La question centrale posée aux islamistes en particulier et au monde musulman en général, est de savoir comment se réconcilier avec leur propre modernité. En croyant à exprimer un anti-modernisme radical, les islamistes du 11 septembre ont avoué leur propre modernité et les impasses à refuser cette modernité. Les « néo-martyrs »,[9] acteurs acculturés du monde musulman, en détruisant les symboles les plus troublants de la modernité, la gémellité, ont détruit leur jumeau. Ils se sont auto-mutilés, comme ils ont mutilé leurs femmes. Ils ont laissé le monde musulman en deuil de la modernité.

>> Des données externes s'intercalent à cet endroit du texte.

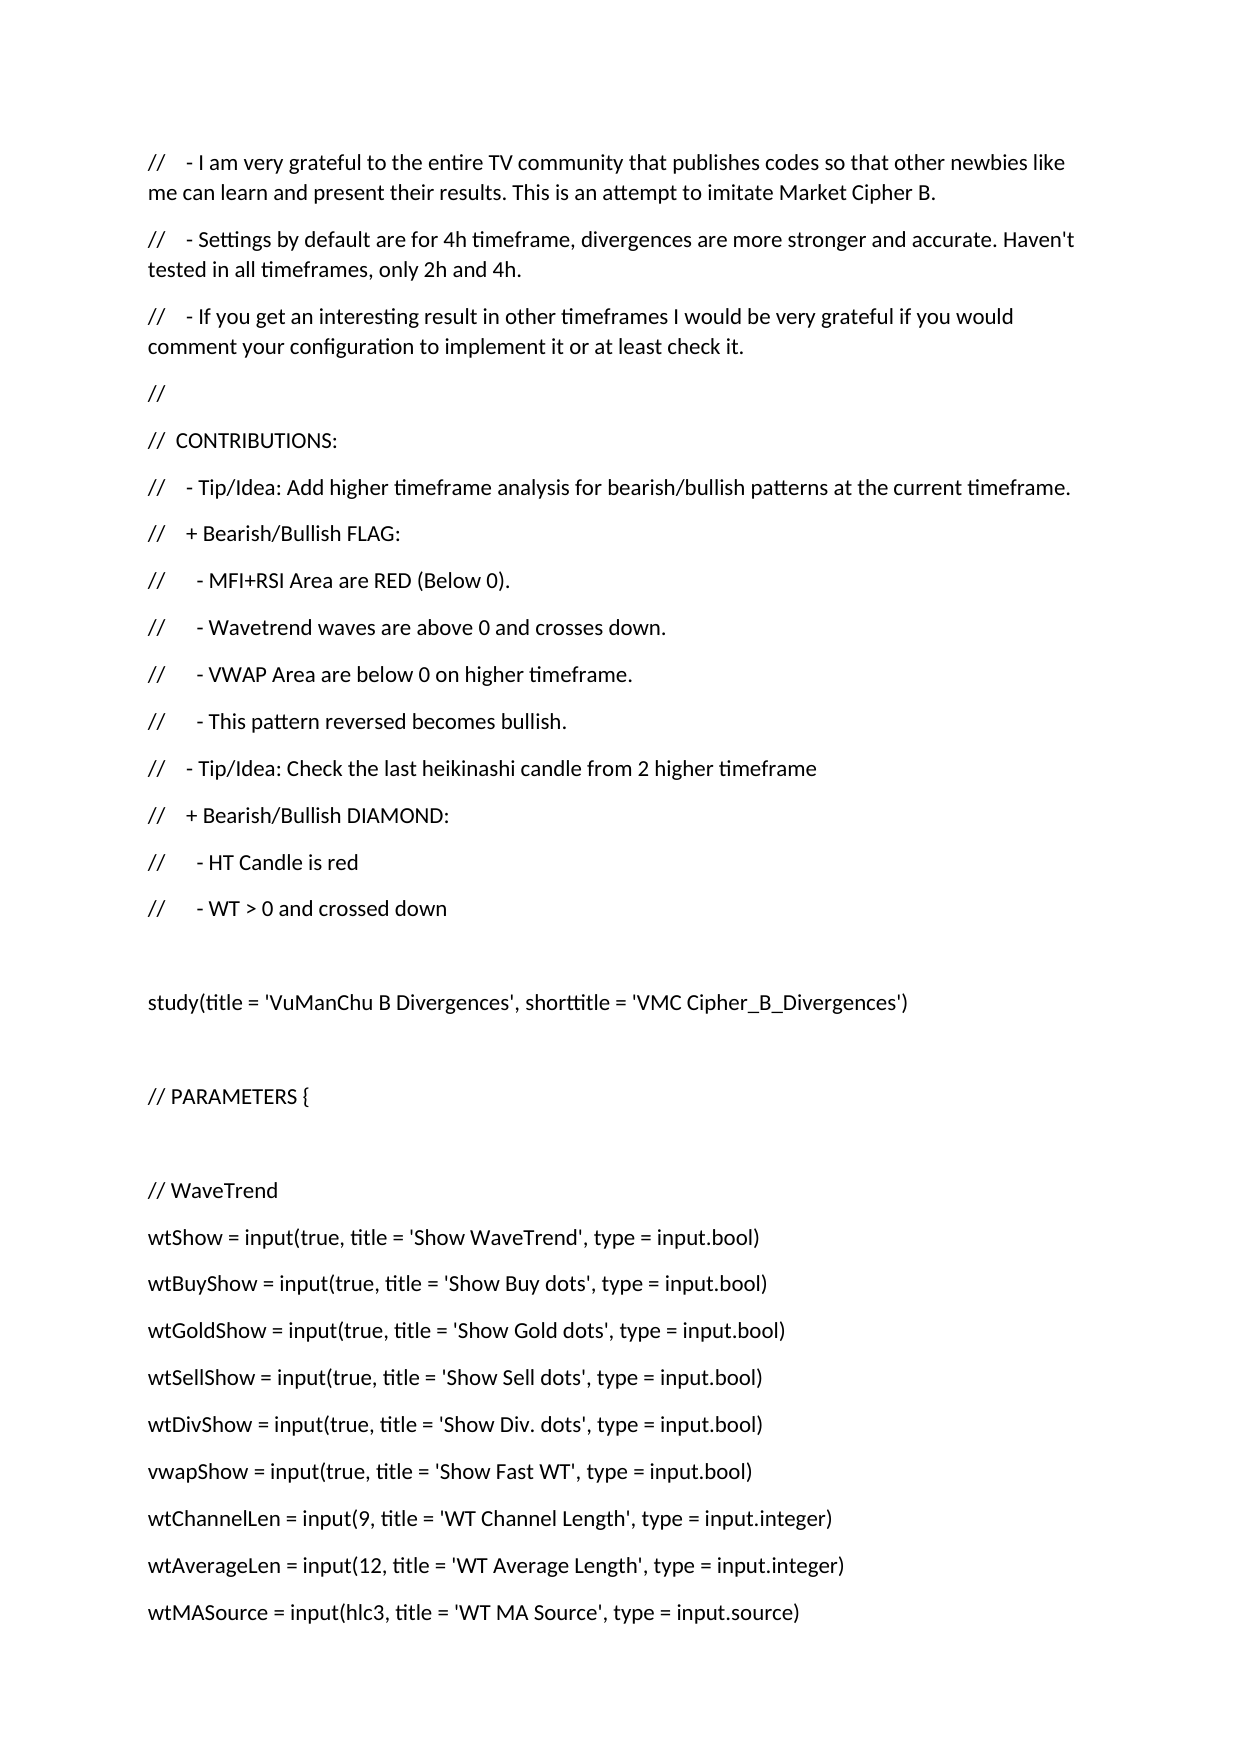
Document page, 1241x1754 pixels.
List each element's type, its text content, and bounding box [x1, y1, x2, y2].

text // - Settings by default are for 4h timeframe, divergences are more stronger and accurate. Haven't tested in all timeframes, only 2h and 4h. [148, 225, 1093, 283]
text wtChannelLen = input(9, title = 'WT Channel Length', type = input.integer) [148, 1504, 1093, 1532]
text wtGoldShow = input(true, title = 'Show Gold dots', type = input.bool) [148, 1316, 1093, 1344]
text // PARAMETERS { [148, 1082, 1093, 1110]
text // - If you get an interesting result in other timeframes I would be very grateful if you would comment your configuration to implement it or at least check it. [148, 302, 1093, 360]
text // - I am very grateful to the entire TV community that publishes codes so that other newbies like me can learn and present their results. This is an attempt to imitate Market Cipher B. [148, 148, 1093, 206]
text wtShow = input(true, title = 'Show WaveTrend', type = input.bool) [148, 1223, 1093, 1251]
text // - This pattern reversed becomes bullish. [148, 707, 1093, 735]
text // + Bearish/Bullish DIAMOND: [148, 801, 1093, 829]
text // + Bearish/Bullish FLAG: [148, 519, 1093, 547]
text // CONTRIBUTIONS: [148, 426, 1093, 454]
text // WaveTrend [148, 1176, 1093, 1204]
text // - Wavetrend waves are above 0 and crosses down. [148, 613, 1093, 641]
text // - Tip/Idea: Add higher timeframe analysis for bearish/bullish patterns at the current timeframe. [148, 473, 1093, 501]
text wtMASource = input(hlc3, title = 'WT MA Source', type = input.source) [148, 1598, 1093, 1626]
text // - VWAP Area are below 0 on higher timeframe. [148, 660, 1093, 688]
text study(title = 'VuManChu B Divergences', shorttitle = 'VMC Cipher_B_Divergences') [148, 988, 1093, 1016]
text wtAverageLen = input(12, title = 'WT Average Length', type = input.integer) [148, 1551, 1093, 1579]
text vwapShow = input(true, title = 'Show Fast WT', type = input.bool) [148, 1457, 1093, 1485]
text // - Tip/Idea: Check the last heikinashi candle from 2 higher timeframe [148, 754, 1093, 782]
text // - MFI+RSI Area are RED (Below 0). [148, 566, 1093, 594]
text wtDivShow = input(true, title = 'Show Div. dots', type = input.bool) [148, 1410, 1093, 1438]
text // [148, 379, 1093, 407]
text // - HT Candle is red [148, 848, 1093, 876]
text wtBuyShow = input(true, title = 'Show Buy dots', type = input.bool) [148, 1269, 1093, 1297]
text wtSellShow = input(true, title = 'Show Sell dots', type = input.bool) [148, 1363, 1093, 1391]
text // - WT > 0 and crossed down [148, 894, 1093, 922]
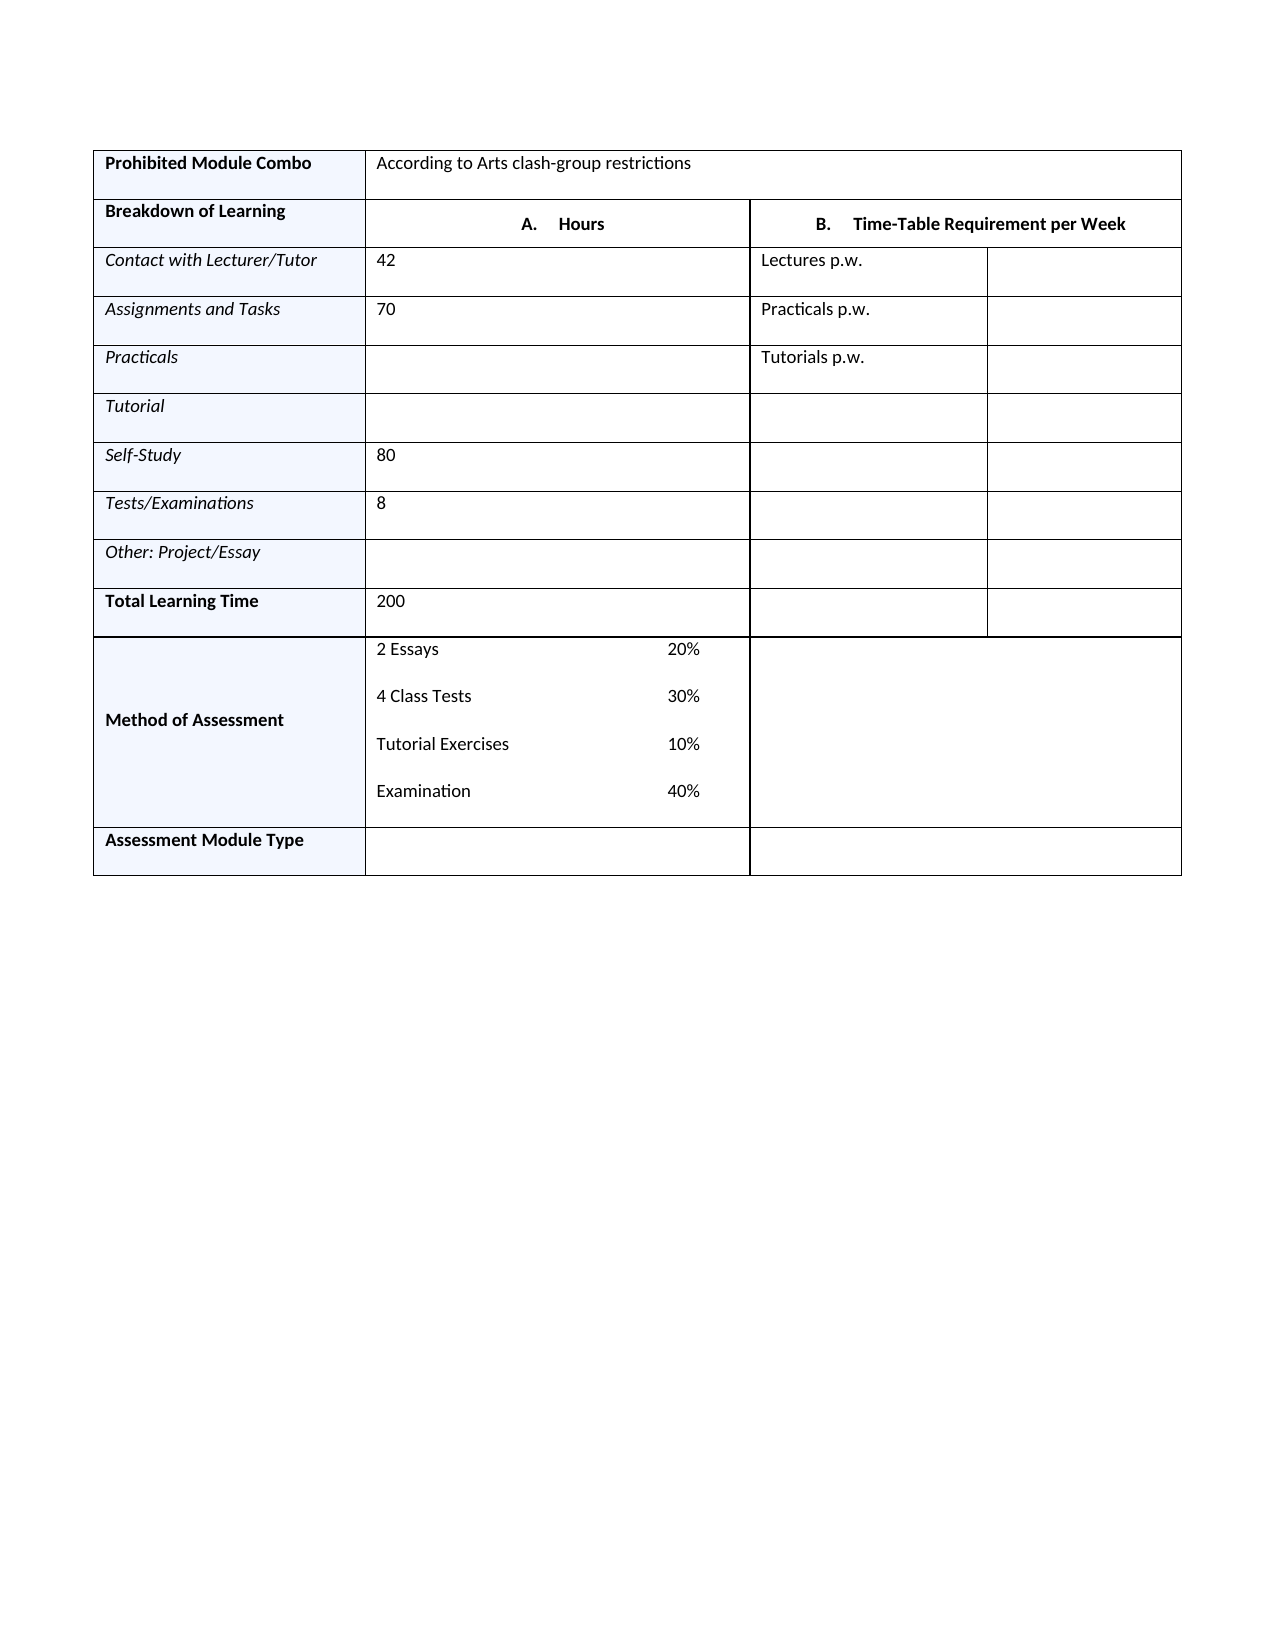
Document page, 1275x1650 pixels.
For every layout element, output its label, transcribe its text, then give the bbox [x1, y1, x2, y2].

Mais depuis, l’Islam est plus que jamais présent dans l’espace public ; il fait son apparition dans l’espace public américain qui jusqu’alors a été relativement indifférent au phénomène islamique (on voit Bush dans une mosquée ; CNN et El-Jazira informant ensemble). L’Amérique et l’Afghanistan, deux pays en marge, l’un protégé, l’autre abandonné au terrorisme entrent dans un processus de globalisation. L’intérêt pour l’Islam accélère la formation d’un espace public transnational. Il acquiert chaque jour de nouvelles formes de visibilité. Le lexique islamiste entre dans l’usage courant de des langues occidentales (djihad, fatwa sont des mots couramment employés), la vente de livres sur l’Islam augmente, marque les salons du livre (comme celui de Francfort), propulse de nouveaux profils, experts ou porte-parole de l’Islam. Par un effet pervers, le 11 septembre met plus que jamais l’Islam sur le devant de la scène et nous force à nous interrorger sur le caractère mono-civilisationnel de la modernité. On n’a jamais été aussi proche.
Notes
1. Guy Peellaert et Nik Cohn ed., Rêves du 20ème siecle, Paris, Bernard Grasset, 1999.
2. Reinhart Köselleck, Le Futur Passé, Contribution à la sémantique futur des temps historiques, traduit de l’allemand par Jochen Hoock et Marie-Claire Hoock, ed., de l’EHESS, Paris, 1990.
3. Eric Darton, Divided We Stand: A Biography of New York’s World Trade Center, Basic Books, NY, 1999.
4. Ibid., p.119.
5. René Girard, La Violence et le Sacré, Bernard Grasset, Paris, 1972, p. 59-88.
6. Le Monde, 2 et 9 octobre 2001, p.14.
7. Nilüfer Göle, “Ingénieurs islamistes et étudiantes voilées en Turquie”, Intellectuels et militants de l'Islam contemporain, Gilles Kepel and Yann Richard eds., Seuil, Paris, 1990.
8. Nilüfer Göle, « Musulmanes et Modernes. Voile et civilisation en Turquie, ed. de la Découverte, Paris, 1993.
9. Terme utilisé par Farhad Khosrokhavar, « Les nouveaux martyrs d’Allah » Le monde, 2 Octobre 2001.